"White: It Is a Complexion of the
Mind": The Enactment of
Whiteness in Sylvia Plath's Poetry
Poet Sylvia Plath was born in 1932 in Massachusetts to a first generation Polish-American father and a second-generation Austrian-American mother. Educated at Smith College, she wrote and published numerous early works. The summer after college graduation, she met the English poet, Ted Hughes, and soon married. During the next six years--the last of her young life--Plath settled in England; continued to write poetry, fiction, and children's literature; gave birth to two children; and also supported her husband's writing career. In the early 1960s, although her poetry was becoming more frequently published and well-reviewed, Plath's marriage slipped into turmoil, and the burdens of a writing life along with the ensuing threat of single-parenthood added to a number of factors that caused Plath to take her own life in England in 1963.
To a certain degree, Plath understood herself as a privileged person.
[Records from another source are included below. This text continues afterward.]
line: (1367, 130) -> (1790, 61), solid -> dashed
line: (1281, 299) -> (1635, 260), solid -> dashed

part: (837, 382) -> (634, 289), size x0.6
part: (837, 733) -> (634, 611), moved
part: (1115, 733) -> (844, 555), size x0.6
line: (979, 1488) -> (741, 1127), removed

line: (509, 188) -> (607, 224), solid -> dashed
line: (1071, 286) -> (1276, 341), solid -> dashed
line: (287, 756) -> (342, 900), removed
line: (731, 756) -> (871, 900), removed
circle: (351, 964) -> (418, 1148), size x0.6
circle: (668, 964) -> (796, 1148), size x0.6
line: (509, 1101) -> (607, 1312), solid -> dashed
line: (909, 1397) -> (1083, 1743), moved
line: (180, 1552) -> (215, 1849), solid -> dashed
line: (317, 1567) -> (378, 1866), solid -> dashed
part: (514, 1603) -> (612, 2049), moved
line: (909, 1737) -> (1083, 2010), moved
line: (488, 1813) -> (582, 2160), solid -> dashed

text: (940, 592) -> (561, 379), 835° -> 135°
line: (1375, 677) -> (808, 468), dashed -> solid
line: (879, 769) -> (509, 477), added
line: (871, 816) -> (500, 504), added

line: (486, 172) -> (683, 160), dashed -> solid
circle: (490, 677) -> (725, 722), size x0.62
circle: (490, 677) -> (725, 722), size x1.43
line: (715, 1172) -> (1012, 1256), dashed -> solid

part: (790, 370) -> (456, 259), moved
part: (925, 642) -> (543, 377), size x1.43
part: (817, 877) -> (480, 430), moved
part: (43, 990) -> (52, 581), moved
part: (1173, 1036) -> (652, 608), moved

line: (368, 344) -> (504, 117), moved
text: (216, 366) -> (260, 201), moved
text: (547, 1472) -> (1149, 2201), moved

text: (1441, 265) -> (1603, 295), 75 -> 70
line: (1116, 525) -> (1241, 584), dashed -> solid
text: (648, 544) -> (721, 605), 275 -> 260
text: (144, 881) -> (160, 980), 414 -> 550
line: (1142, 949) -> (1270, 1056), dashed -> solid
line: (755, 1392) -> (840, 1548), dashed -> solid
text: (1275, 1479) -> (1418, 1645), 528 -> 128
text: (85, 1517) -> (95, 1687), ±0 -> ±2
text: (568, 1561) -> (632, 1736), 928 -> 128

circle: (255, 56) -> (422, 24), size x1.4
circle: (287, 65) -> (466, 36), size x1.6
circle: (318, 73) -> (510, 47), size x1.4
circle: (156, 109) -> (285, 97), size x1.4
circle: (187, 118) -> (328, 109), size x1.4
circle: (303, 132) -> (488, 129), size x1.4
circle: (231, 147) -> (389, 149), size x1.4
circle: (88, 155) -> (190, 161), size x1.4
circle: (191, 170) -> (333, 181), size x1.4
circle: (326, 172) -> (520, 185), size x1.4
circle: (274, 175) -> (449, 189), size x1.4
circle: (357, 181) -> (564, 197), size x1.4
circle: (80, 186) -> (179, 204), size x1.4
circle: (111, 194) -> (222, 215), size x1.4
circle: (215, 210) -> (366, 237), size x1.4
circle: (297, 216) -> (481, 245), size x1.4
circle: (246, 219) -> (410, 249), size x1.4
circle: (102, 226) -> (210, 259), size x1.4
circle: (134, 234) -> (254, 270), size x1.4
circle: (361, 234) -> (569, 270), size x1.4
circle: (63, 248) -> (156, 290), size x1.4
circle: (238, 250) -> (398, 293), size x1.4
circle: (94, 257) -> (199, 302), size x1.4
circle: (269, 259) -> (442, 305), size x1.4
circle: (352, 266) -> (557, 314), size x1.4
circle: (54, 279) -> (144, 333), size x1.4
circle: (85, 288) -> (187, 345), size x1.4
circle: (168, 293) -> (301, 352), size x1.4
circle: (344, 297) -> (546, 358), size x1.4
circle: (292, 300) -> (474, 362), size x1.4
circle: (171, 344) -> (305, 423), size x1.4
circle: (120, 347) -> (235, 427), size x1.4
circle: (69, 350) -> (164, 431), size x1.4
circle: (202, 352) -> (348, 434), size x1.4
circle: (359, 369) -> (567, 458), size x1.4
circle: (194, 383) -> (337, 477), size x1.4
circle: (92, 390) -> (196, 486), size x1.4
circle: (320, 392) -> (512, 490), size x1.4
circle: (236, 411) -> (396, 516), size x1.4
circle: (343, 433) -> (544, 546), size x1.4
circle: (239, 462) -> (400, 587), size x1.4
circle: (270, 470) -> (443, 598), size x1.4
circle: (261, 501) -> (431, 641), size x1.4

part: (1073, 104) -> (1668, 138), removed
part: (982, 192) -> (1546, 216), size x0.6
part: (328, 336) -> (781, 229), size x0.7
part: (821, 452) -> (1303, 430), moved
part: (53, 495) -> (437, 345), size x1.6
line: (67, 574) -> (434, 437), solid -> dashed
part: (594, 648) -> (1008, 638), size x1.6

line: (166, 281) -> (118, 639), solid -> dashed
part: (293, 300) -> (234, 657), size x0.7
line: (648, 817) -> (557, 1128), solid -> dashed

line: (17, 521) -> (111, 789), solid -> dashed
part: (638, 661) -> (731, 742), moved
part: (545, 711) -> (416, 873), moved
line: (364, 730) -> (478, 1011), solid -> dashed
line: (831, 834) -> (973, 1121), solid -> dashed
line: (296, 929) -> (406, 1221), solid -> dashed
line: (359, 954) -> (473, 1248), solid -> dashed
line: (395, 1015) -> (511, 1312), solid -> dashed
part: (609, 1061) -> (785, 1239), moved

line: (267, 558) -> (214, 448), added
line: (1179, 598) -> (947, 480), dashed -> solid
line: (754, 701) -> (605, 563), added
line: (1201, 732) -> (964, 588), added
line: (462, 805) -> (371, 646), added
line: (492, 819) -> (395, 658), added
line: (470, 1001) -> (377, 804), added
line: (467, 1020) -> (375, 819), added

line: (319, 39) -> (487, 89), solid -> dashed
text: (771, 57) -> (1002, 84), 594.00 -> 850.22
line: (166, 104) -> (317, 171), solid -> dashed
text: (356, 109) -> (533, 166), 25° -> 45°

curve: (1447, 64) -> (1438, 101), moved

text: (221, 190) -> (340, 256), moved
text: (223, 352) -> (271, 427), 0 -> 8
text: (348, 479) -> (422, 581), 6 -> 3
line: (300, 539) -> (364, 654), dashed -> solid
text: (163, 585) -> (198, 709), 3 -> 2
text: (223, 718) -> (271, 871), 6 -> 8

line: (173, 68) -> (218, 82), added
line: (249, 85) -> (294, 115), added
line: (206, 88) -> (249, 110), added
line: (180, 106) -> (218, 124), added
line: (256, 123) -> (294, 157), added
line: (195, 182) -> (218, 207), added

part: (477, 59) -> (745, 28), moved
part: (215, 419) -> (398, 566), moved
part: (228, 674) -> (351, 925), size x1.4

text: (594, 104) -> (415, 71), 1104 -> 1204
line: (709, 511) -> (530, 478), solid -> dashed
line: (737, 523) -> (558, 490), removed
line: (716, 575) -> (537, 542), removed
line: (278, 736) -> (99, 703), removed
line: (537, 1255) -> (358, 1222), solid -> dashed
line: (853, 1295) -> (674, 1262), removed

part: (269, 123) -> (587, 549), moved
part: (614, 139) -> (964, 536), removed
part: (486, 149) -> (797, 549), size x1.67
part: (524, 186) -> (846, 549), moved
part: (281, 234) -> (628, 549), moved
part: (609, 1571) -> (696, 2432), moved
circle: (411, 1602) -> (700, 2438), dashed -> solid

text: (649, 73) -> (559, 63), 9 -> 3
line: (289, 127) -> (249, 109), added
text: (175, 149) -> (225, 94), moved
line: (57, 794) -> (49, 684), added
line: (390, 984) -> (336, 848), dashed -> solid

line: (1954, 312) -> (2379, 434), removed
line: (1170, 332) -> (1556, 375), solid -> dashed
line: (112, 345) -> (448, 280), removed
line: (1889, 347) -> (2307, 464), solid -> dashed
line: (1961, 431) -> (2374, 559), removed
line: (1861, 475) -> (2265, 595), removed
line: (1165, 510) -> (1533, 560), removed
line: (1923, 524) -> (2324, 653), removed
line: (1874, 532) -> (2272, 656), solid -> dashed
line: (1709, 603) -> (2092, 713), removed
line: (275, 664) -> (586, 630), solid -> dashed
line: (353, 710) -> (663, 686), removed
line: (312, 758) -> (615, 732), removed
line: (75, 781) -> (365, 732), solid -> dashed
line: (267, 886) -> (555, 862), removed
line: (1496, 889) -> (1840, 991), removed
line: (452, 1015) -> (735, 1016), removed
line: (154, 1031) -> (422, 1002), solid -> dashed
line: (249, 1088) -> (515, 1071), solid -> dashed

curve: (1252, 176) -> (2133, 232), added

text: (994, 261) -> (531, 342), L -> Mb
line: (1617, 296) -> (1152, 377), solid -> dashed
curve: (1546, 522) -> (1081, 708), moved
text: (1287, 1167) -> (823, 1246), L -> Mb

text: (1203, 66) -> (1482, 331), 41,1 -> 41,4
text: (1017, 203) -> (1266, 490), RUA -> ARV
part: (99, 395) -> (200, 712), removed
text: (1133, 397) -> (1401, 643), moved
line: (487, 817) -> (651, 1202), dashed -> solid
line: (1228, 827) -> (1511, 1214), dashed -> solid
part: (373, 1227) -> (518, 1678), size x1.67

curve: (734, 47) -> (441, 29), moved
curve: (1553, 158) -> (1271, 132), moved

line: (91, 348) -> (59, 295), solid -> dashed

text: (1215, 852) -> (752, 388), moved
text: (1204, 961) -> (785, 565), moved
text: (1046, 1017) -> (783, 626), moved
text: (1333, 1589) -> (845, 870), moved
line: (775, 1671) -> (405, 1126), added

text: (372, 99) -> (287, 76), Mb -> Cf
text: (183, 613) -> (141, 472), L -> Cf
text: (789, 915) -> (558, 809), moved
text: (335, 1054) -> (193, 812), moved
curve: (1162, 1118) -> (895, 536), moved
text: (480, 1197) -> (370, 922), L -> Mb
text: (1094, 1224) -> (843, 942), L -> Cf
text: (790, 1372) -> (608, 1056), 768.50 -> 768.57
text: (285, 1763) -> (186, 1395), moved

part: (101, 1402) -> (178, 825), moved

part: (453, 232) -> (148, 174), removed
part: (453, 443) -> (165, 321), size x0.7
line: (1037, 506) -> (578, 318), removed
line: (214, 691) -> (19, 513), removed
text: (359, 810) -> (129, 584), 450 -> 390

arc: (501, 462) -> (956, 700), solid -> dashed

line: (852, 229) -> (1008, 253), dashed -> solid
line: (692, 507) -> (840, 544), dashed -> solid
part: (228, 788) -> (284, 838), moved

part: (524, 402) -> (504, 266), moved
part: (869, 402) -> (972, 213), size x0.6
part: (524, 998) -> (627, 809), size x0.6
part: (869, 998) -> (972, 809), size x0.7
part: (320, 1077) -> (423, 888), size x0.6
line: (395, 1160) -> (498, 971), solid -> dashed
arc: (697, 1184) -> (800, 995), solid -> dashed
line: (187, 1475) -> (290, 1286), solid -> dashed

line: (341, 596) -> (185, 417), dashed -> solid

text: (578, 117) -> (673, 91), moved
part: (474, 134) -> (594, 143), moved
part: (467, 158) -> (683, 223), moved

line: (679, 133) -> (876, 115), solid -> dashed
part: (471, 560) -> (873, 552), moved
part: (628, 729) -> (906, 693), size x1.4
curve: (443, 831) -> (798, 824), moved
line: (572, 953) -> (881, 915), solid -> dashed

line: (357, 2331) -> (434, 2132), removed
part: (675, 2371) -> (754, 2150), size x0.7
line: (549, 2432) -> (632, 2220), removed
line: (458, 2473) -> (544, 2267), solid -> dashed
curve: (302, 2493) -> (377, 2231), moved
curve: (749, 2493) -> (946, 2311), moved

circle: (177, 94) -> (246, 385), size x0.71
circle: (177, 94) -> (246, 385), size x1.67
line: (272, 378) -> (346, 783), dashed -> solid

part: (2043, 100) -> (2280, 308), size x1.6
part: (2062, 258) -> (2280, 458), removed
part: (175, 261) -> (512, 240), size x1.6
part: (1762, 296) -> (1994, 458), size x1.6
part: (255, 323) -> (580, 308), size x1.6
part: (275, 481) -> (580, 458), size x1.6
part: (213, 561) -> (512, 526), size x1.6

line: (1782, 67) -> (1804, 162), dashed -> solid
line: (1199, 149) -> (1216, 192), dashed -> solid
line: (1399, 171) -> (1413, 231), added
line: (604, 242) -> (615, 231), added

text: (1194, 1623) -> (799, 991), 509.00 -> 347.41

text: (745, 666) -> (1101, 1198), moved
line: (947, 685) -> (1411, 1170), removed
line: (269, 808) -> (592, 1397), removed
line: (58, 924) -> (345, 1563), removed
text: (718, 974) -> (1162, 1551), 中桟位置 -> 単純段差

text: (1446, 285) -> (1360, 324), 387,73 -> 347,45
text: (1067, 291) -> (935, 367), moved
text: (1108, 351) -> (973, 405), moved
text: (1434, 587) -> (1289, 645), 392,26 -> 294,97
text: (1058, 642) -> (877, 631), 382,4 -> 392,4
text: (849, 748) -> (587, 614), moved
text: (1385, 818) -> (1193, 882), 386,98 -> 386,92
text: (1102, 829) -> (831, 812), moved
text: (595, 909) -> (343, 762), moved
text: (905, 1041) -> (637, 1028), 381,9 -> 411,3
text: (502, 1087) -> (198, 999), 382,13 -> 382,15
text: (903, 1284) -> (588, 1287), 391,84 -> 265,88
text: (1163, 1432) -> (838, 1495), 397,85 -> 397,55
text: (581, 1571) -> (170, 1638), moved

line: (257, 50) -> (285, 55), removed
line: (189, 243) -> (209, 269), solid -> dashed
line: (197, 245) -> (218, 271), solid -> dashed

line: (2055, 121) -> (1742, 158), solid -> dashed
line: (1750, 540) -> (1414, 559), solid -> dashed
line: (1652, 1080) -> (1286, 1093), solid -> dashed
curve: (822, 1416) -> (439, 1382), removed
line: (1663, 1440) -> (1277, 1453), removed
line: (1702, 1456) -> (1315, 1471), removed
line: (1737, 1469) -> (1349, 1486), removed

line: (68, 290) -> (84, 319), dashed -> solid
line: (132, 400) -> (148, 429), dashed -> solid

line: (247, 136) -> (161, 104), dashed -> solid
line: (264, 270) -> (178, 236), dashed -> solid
Her poetry, much of which focuses on discovering, recognizing, and dramatizing the self, sometimes acknowledges and sometimes evades a mindfulness about the privileges associated with a self embodied in whiteness. During her years at Smith College, Plath wrote in her journal of the "terrifying" realization of her multiple privileges ( Journals61). Ostensibly, these privileges terrify her because, regardless of her advantages, she still occasionally succumbs to insatiable desires for more: more achievements, more comforts, more recognition, and more understanding of herself. However, Plath only affirms the terror of recognizing one's privilege; she rarely quarrels with or repudiates its endowments.